:: THE INPUT ::
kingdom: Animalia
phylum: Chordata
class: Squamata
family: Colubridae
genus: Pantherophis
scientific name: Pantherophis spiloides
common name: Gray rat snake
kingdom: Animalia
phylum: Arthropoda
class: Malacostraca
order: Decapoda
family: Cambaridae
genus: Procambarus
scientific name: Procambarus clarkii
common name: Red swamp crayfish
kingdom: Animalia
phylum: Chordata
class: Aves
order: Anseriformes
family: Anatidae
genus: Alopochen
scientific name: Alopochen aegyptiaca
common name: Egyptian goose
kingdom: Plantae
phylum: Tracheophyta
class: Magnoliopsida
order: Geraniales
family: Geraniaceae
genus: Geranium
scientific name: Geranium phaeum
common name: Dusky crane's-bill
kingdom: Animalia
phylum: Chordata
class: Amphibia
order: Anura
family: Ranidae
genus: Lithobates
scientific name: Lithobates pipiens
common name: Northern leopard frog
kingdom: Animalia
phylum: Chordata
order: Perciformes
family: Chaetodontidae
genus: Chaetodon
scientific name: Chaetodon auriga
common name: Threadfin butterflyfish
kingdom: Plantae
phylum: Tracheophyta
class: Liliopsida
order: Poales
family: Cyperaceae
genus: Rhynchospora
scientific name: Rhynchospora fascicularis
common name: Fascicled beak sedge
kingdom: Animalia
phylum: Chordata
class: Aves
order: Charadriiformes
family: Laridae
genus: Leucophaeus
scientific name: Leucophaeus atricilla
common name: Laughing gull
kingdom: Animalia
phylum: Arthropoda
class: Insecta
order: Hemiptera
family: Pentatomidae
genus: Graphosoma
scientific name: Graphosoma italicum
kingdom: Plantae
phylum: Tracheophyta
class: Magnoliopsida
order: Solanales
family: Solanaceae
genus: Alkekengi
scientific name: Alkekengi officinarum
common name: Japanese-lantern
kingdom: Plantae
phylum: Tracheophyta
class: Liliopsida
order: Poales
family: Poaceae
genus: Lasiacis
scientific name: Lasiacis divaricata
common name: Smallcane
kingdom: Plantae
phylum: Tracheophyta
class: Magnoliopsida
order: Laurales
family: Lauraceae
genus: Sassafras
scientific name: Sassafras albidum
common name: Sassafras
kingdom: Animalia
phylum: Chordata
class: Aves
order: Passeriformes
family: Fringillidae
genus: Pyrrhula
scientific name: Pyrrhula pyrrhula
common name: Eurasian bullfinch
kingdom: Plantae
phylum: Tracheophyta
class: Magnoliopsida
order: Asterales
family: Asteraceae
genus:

:: EXERCISE DETAILS ::
Update the listing above by replacing every "scientific name" with "Latin name", keeping everything else unchanged.

:: ANSWER TO THIS TASK ::
kingdom: Animalia
phylum: Chordata
class: Squamata
family: Colubridae
genus: Pantherophis
Latin name: Pantherophis spiloides
common name: Gray rat snake
kingdom: Animalia
phylum: Arthropoda
class: Malacostraca
order: Decapoda
family: Cambaridae
genus: Procambarus
Latin name: Procambarus clarkii
common name: Red swamp crayfish
kingdom: Animalia
phylum: Chordata
class: Aves
order: Anseriformes
family: Anatidae
genus: Alopochen
Latin name: Alopochen aegyptiaca
common name: Egyptian goose
kingdom: Plantae
phylum: Tracheophyta
class: Magnoliopsida
order: Geraniales
family: Geraniaceae
genus: Geranium
Latin name: Geranium phaeum
common name: Dusky crane's-bill
kingdom: Animalia
phylum: Chordata
class: Amphibia
order: Anura
family: Ranidae
genus: Lithobates
Latin name: Lithobates pipiens
common name: Northern leopard frog
kingdom: Animalia
phylum: Chordata
order: Perciformes
family: Chaetodontidae
genus: Chaetodon
Latin name: Chaetodon auriga
common name: Threadfin butterflyfish
kingdom: Plantae
phylum: Tracheophyta
class: Liliopsida
order: Poales
family: Cyperaceae
genus: Rhynchospora
Latin name: Rhynchospora fascicularis
common name: Fascicled beak sedge
kingdom: Animalia
phylum: Chordata
class: Aves
order: Charadriiformes
family: Laridae
genus: Leucophaeus
Latin name: Leucophaeus atricilla
common name: Laughing gull
kingdom: Animalia
phylum: Arthropoda
class: Insecta
order: Hemiptera
family: Pentatomidae
genus: Graphosoma
Latin name: Graphosoma italicum
kingdom: Plantae
phylum: Tracheophyta
class: Magnoliopsida
order: Solanales
family: Solanaceae
genus: Alkekengi
Latin name: Alkekengi officinarum
common name: Japanese-lantern
kingdom: Plantae
phylum: Tracheophyta
class: Liliopsida
order: Poales
family: Poaceae
genus: Lasiacis
Latin name: Lasiacis divaricata
common name: Smallcane
kingdom: Plantae
phylum: Tracheophyta
class: Magnoliopsida
order: Laurales
family: Lauraceae
genus: Sassafras
Latin name: Sassafras albidum
common name: Sassafras
kingdom: Animalia
phylum: Chordata
class: Aves
order: Passeriformes
family: Fringillidae
genus: Pyrrhula
Latin name: Pyrrhula pyrrhula
common name: Eurasian bullfinch
kingdom: Plantae
phylum: Tracheophyta
class: Magnoliopsida
order: Asterales
family: Asteraceae
genus:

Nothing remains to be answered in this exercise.